On December 13, 2017 a magistrate judge in the U.S. District Court for the District of North Dakota granted a request of the Federal Trade Commission (FTC) and North Dakota Attorney General to preliminarily enjoin Sanford Health from completing its proposed acquisition (via its subsidiary Sanford Bismarck) of Mid Dakota Clinic, P.C., a multispecialty physician practice located in and around the cities of Bismarck and Mandan, North Dakota (see our previous analysis of the FTC’s decision to intervene here).
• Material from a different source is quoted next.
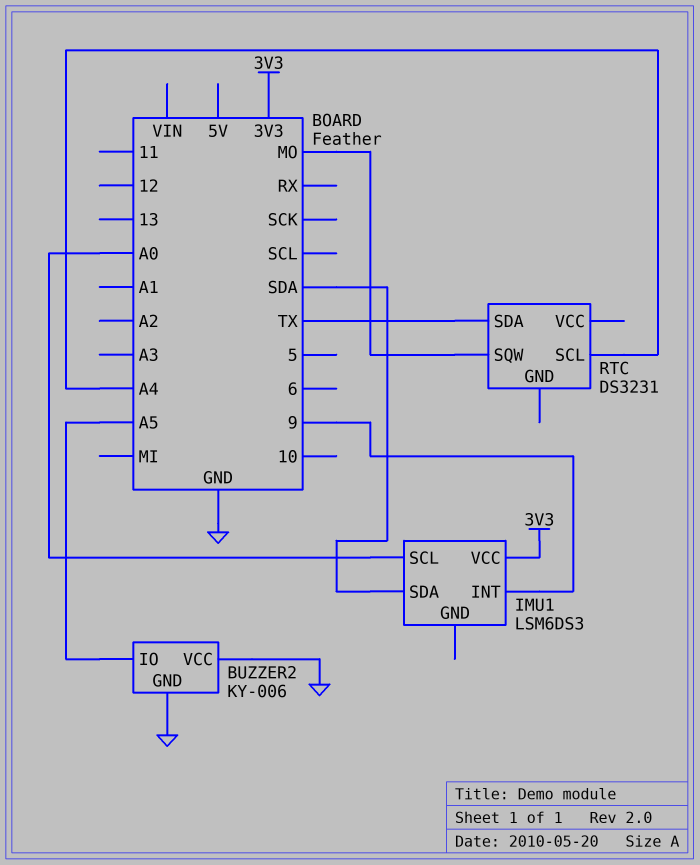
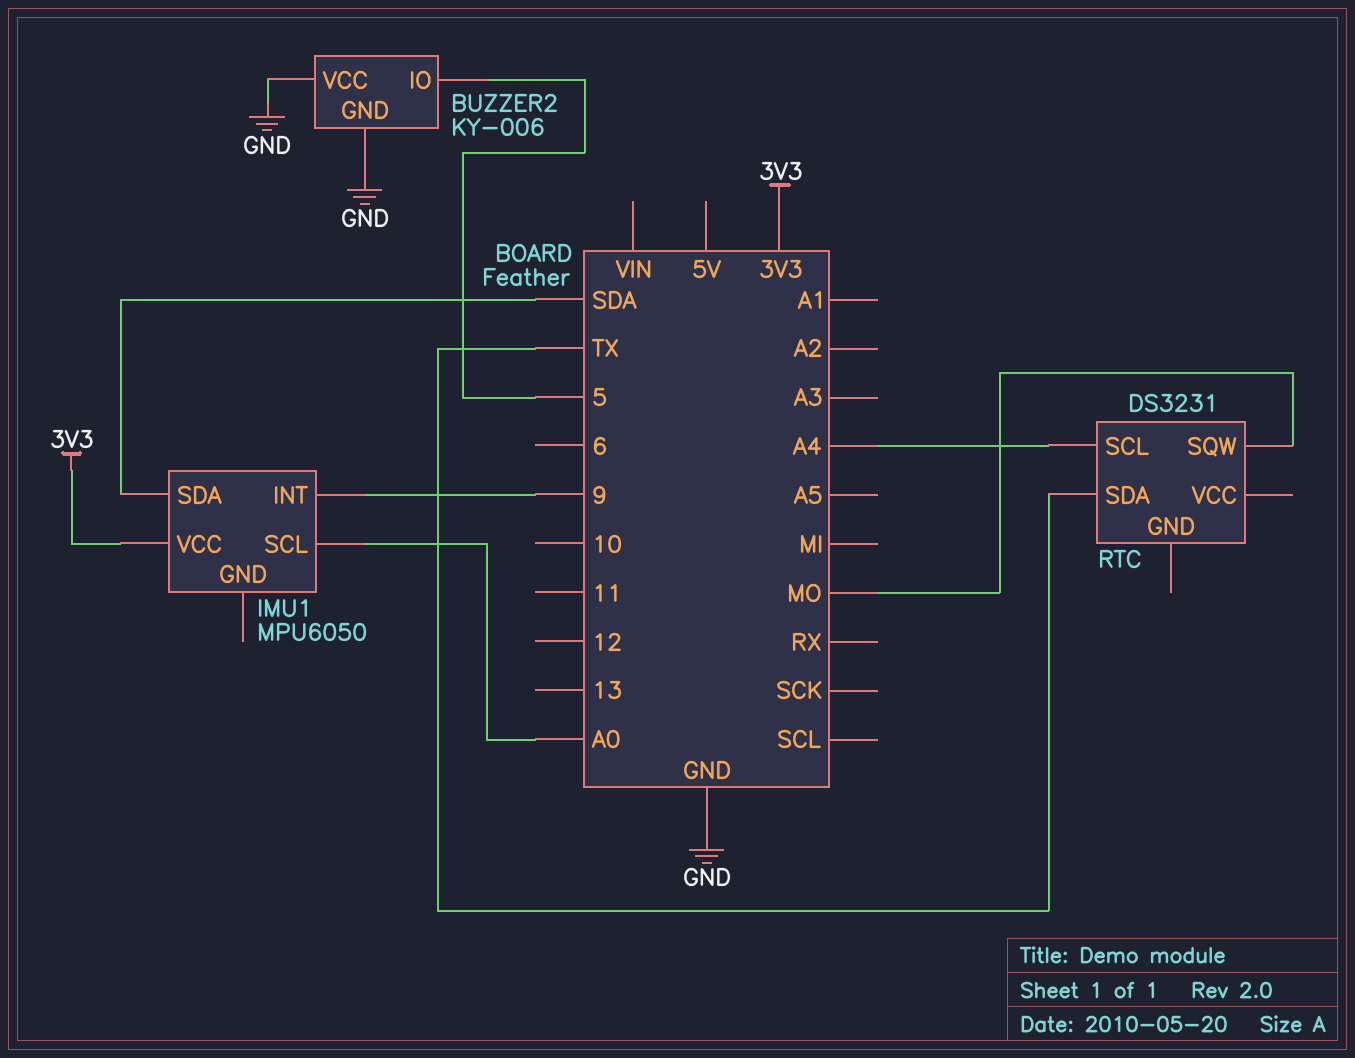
BUZZER2 pin IO: A5 -> 5
IMU1: LSM6DS3 -> MPU6050

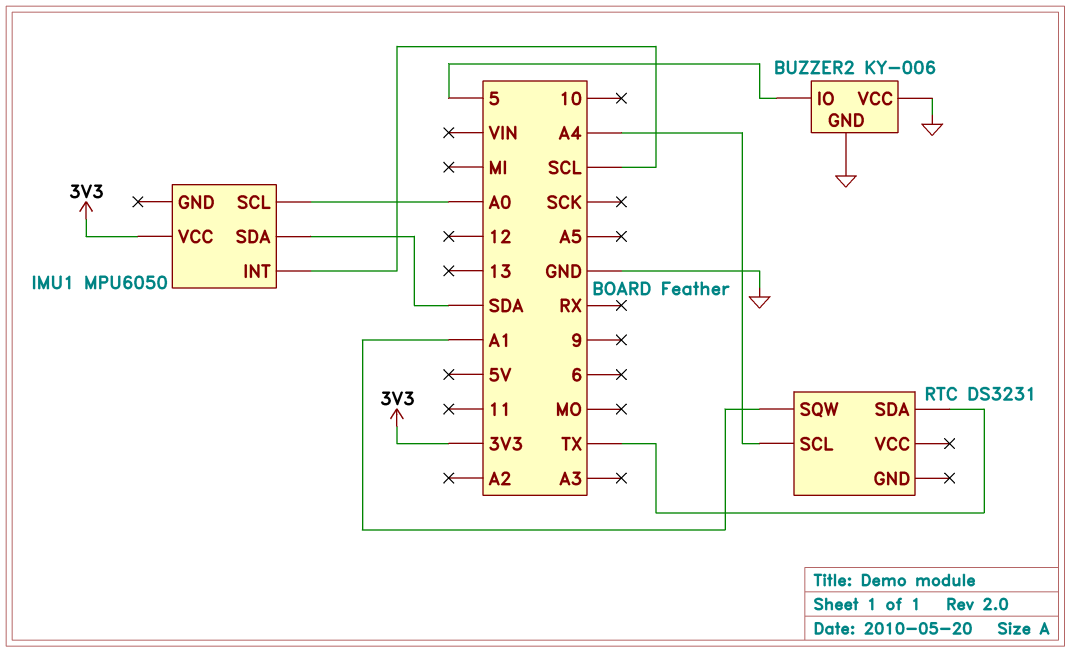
IMU1 pin INT: 9 -> SCL
RTC pin SQW: MO -> A1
After a four-day evidentiary hearing, during which the court received over 1600 exhibits and heard testimony from 16 witnesses, the court granted the request in a brief order that only addressed the parties’ substantive positions in passing. Interestingly, the order revealed that the defendants sought to undercut the FTC’s position by arguing that its determinations concerning the effects of the merger on competition did not sufficiently account for the impact of a powerful buyer of health care services in North Dakota: Blue Cross Blue Shield of North Dakota. Nonetheless, the court sided with the FTC and the North Dakota Attorney General in a decision that represents another success for the FTC in opposition to vertical integration between hospital systems and physician practices.
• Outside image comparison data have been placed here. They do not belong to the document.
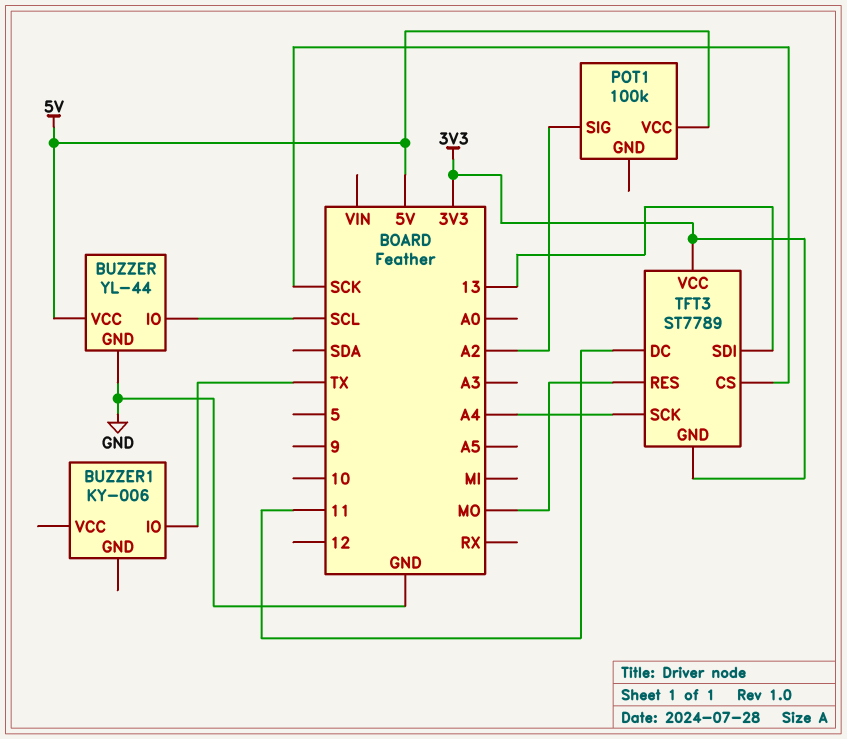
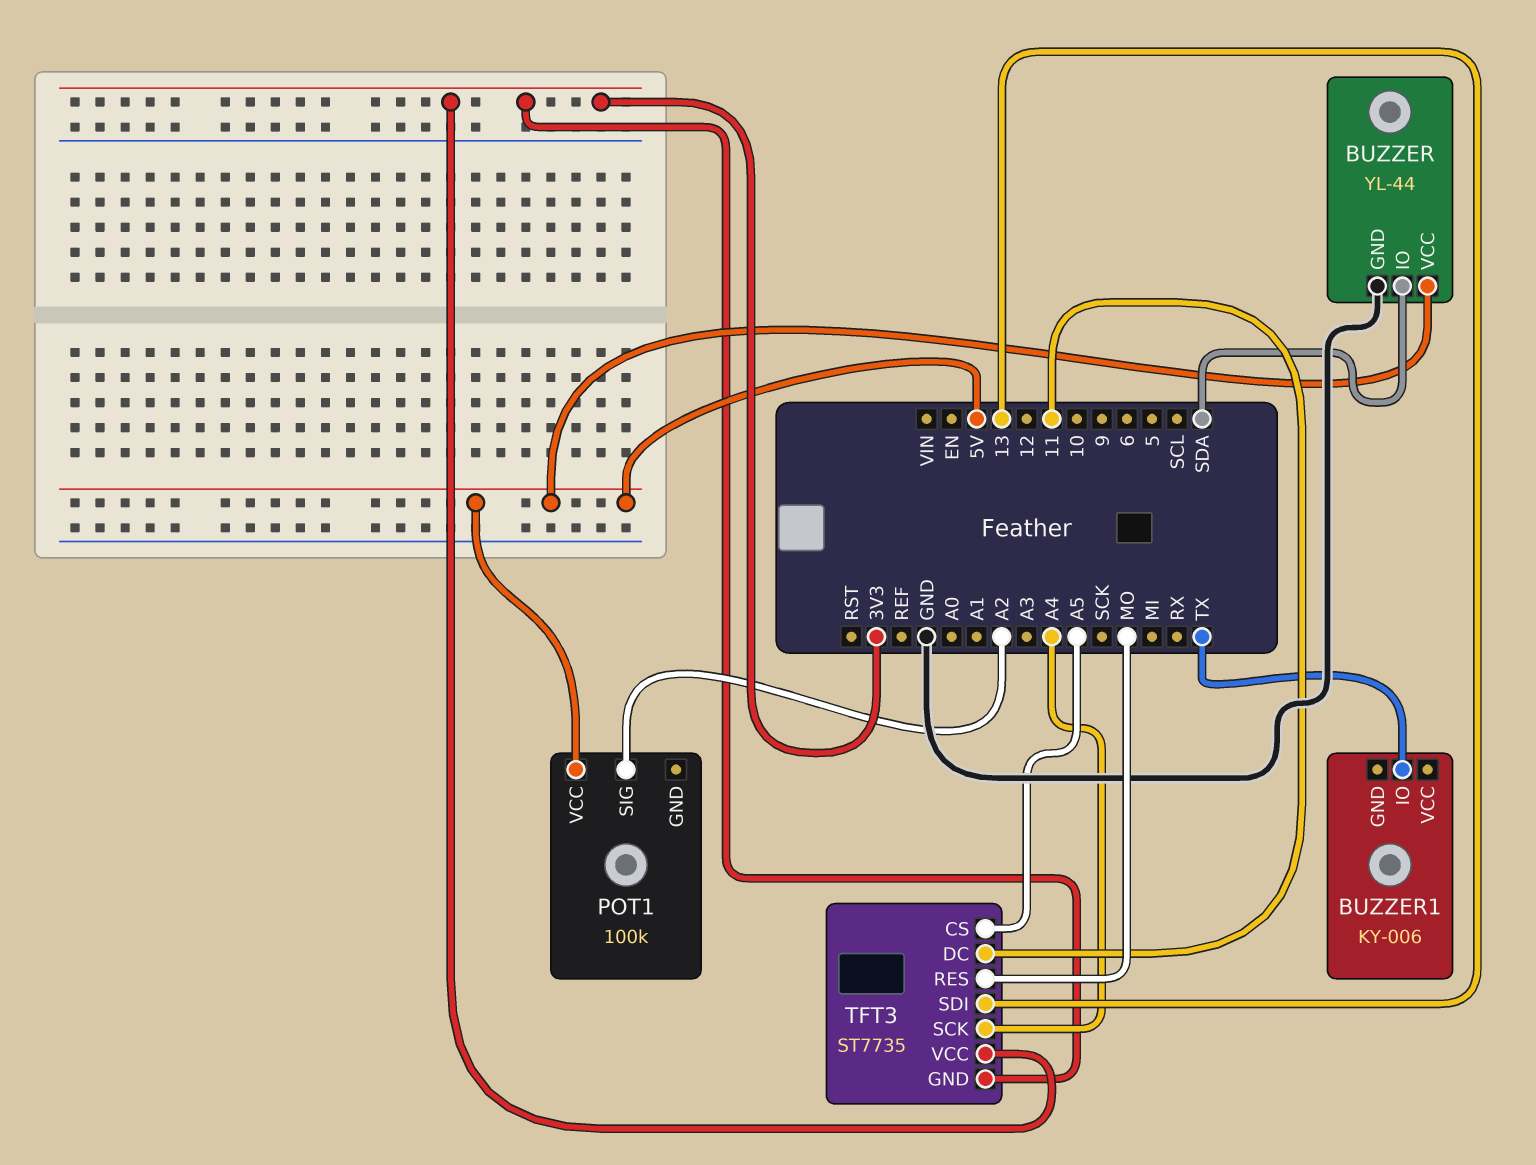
BUZZER pin IO: SCL -> SDA
TFT3: ST7789 -> ST7735
TFT3 pin CS: SCK -> A5

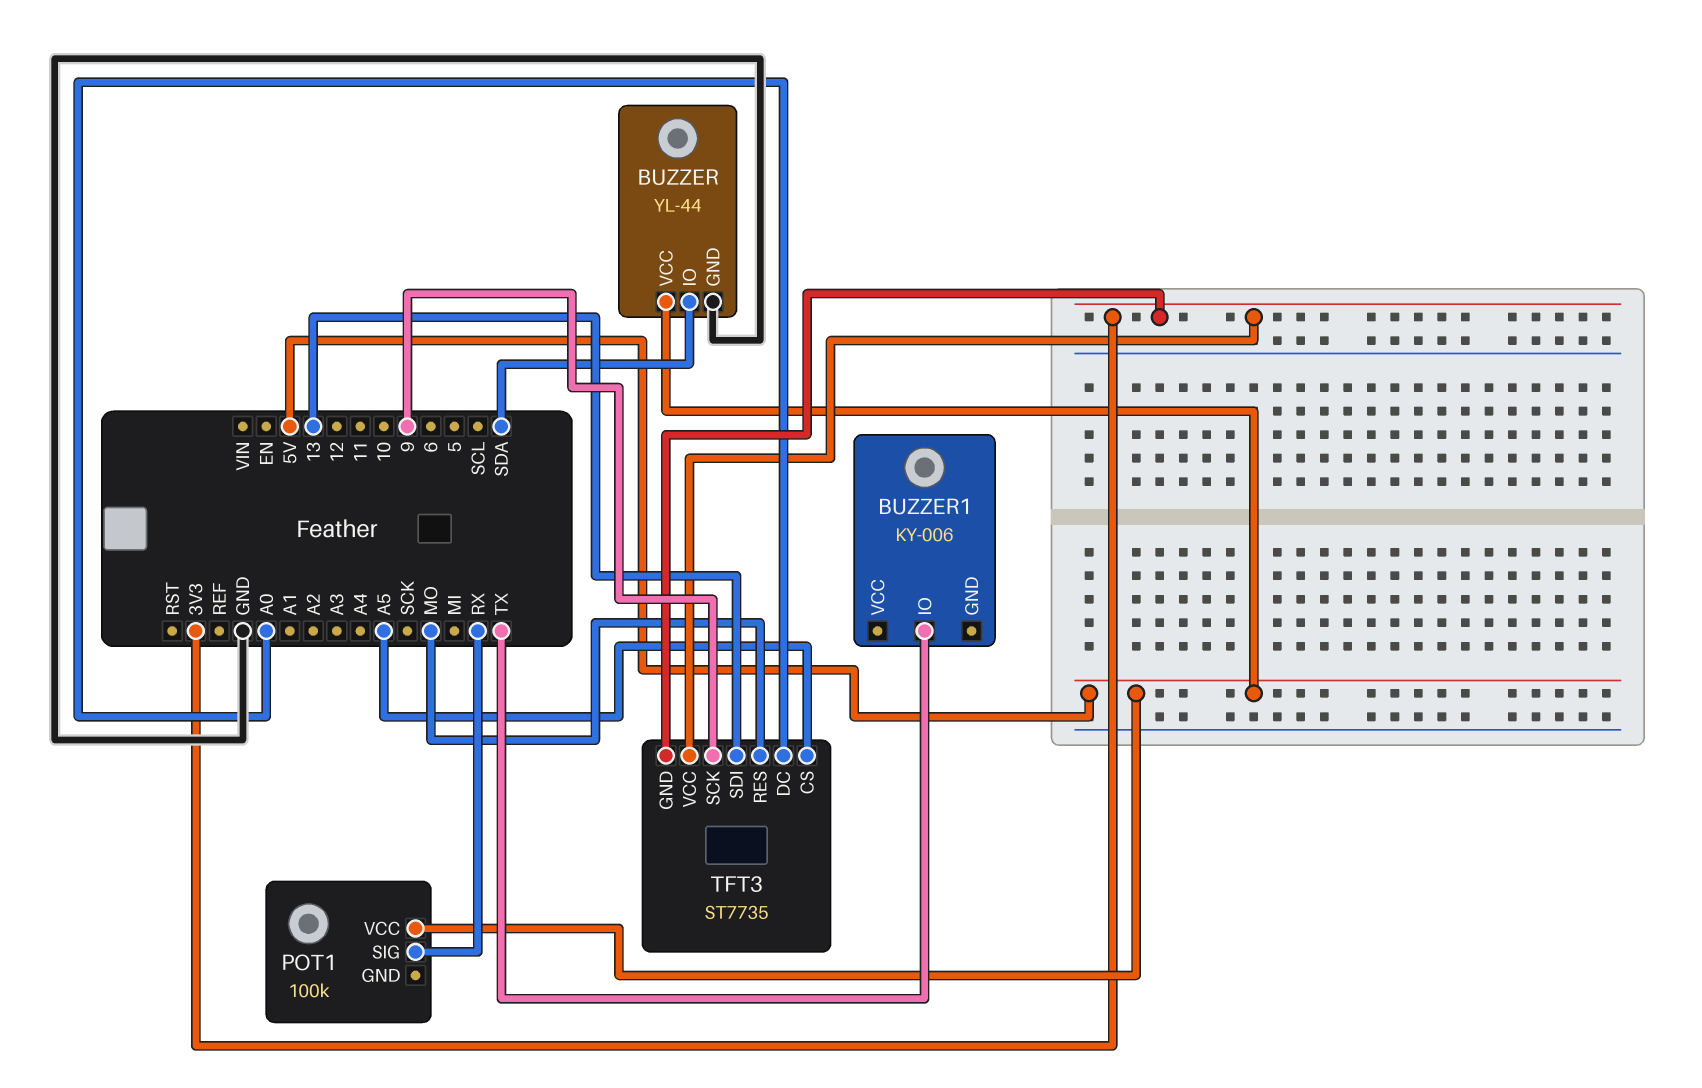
POT1 pin SIG: A2 -> RX
TFT3 pin DC: 11 -> A0
TFT3 pin SCK: A4 -> 9

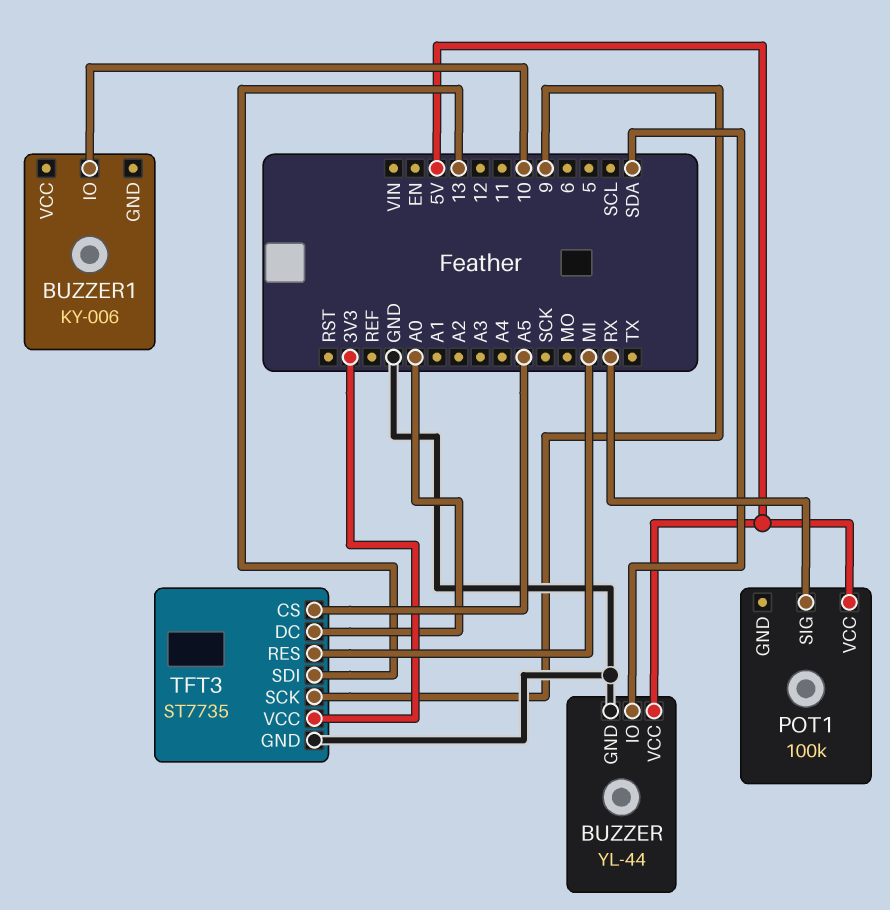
BUZZER1 pin IO: TX -> 10
TFT3 pin GND: 3V3 -> GND
TFT3 pin RES: MO -> MI

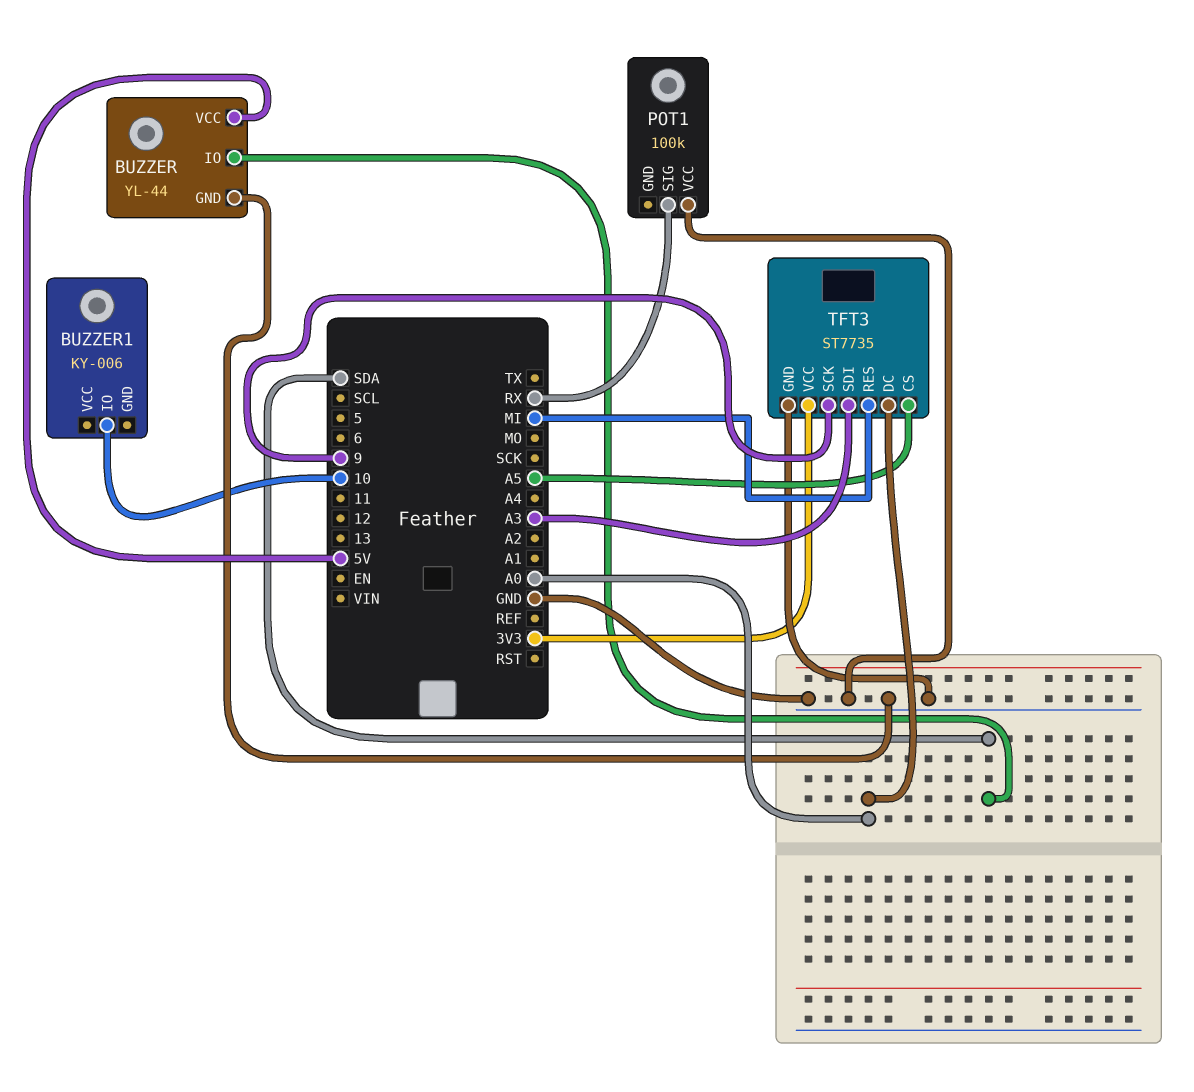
POT1 pin VCC: 5V -> GND
TFT3 pin SDI: 13 -> A3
The FTC’s administrative hearing on this case had been scheduled to commence January 17, 2018, but on December 15, 2017 the defendants filed a notice of appeal of this preliminary injunction order to the U.S. Court of Appeals for the Eighth Circuit and subsequently requested a continuance of the administrative hearing while the appeal proceeds. As a result, it looks like the FTC’s recent success in opposing health care consolidation will again be challenged at the Circuit court level.